As long as they keep building hiking trails in the wilderness, this will happen on occasion.
They're lucky to be alive - just wasn't their time.
Remember - a 44 magnum pistol only has a fraction of the power of a 30-30, which few would choose to hunt bears with. That said, in a full metal jacket a .357 would do some genuine harm - if you have the nerve to aim carefully, or if you shot it while being mauled...
I think the park service rules are like military regulations - for the guidance of the wise and the strict adherence of fools. When hiking in Glacier, Yellowstone etc, a good concealed handgun could be a very good friend.
In fact, even a 22 can be a good friend. Years ago, when hiking in a National Forest, I returned to my car to find 8 drunk teen-agers sprawled on it. They lowered their bottles and started to surround me when I pulled out my trusty S&W 22-32 kit gun. Having fired thousands of rounds thru it, I had no doubt I could shoot 6 of them in the head. They must have agreed, 'cause they backed off and 'let' me get in my car.
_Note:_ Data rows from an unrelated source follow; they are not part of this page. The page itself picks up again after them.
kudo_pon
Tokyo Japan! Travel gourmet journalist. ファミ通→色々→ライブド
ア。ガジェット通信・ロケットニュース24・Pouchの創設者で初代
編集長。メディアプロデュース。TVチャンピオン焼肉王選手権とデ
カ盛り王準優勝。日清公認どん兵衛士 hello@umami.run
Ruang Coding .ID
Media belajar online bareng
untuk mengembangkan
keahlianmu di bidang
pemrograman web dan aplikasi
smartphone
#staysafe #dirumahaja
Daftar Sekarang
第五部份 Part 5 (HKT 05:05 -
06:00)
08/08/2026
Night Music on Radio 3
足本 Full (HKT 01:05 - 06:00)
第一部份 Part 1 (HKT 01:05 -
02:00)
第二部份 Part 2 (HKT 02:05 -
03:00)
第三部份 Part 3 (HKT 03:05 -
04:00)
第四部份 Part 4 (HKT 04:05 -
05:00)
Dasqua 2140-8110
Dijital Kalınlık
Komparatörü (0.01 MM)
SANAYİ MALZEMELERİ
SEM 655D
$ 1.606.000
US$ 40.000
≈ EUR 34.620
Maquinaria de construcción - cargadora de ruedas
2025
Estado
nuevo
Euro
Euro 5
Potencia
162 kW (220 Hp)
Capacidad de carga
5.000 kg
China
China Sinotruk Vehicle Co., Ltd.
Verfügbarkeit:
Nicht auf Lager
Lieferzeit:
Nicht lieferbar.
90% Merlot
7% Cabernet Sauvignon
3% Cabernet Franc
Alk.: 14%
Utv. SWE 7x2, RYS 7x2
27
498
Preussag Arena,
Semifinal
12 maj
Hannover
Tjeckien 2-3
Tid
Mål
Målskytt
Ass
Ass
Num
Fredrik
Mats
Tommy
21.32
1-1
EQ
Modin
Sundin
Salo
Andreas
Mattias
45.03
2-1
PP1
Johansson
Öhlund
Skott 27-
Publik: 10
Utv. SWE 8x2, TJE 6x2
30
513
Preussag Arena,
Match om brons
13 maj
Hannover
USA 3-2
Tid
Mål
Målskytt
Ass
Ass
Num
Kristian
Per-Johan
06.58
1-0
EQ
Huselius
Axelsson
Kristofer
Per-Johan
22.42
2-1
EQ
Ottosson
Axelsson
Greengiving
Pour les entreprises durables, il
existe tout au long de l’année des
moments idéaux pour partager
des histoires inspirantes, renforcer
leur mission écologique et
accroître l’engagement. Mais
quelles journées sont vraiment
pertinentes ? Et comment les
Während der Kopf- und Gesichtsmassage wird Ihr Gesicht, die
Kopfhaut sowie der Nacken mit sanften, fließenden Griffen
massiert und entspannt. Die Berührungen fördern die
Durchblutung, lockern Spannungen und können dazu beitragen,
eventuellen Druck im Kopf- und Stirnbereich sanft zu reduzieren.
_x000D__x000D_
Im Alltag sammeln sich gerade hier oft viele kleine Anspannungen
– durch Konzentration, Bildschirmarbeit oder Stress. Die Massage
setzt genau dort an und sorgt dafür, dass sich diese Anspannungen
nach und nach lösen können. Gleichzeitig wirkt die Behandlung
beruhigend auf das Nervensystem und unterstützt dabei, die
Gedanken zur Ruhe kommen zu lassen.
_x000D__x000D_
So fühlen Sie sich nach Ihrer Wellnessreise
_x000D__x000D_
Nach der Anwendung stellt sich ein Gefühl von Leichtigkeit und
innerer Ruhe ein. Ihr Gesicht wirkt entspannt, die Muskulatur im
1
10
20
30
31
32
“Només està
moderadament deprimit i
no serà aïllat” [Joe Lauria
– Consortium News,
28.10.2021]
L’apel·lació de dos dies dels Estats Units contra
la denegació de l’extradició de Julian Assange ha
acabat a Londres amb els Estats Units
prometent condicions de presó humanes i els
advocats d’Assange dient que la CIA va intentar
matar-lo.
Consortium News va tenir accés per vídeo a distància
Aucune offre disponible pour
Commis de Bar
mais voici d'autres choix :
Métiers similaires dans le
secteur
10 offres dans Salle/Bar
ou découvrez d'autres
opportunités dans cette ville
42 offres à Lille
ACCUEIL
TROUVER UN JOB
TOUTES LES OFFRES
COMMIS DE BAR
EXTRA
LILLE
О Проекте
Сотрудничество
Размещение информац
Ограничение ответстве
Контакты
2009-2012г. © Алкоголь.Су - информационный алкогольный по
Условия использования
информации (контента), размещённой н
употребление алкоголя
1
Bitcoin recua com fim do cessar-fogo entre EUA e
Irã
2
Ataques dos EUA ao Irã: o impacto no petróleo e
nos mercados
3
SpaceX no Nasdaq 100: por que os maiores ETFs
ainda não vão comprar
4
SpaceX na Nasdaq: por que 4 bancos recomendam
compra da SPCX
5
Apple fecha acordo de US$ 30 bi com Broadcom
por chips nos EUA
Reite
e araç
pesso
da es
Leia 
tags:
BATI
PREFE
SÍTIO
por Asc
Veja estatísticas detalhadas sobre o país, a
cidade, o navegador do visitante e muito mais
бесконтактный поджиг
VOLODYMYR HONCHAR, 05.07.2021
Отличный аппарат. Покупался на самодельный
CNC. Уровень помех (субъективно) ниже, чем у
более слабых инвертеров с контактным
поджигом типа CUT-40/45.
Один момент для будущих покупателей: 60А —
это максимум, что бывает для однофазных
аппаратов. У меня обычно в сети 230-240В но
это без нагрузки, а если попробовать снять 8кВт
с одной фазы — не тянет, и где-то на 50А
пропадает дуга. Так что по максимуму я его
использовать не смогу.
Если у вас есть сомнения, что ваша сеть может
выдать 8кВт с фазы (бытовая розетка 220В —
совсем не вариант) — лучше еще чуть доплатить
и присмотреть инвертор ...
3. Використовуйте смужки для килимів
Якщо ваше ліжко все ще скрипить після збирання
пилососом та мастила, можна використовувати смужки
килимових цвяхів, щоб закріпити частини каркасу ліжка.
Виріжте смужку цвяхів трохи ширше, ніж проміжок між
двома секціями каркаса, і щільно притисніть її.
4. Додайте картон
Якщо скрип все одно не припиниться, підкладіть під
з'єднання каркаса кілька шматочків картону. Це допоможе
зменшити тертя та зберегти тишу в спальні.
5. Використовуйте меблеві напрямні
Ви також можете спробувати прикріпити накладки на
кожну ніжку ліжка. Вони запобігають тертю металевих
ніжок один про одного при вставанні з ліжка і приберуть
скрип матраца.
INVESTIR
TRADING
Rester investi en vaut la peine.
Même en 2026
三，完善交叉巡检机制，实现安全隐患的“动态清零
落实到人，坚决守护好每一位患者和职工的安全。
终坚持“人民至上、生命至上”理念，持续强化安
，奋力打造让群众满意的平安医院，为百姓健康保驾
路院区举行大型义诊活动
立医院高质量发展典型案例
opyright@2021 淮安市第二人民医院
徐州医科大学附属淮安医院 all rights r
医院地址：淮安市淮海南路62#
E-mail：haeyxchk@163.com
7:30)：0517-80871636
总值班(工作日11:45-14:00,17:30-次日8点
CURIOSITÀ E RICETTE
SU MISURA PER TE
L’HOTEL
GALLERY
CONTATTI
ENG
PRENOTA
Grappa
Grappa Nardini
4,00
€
Not all varmits have 4 legs...
In other words, hubby probably got three good body shots into the bear with a .300 Win Mag (rifle) and that *still* didn't kill the bear. The bear left instead of dying.
I won't go around in bear country without something whose caliber doesn't start with a number of ".4" or greater.
There are good loads in 10mm too, though a .44 magnum would probably be optimum. Doesn't sound like he had too much time to resist, but it sure wouldn't have hurt to have it.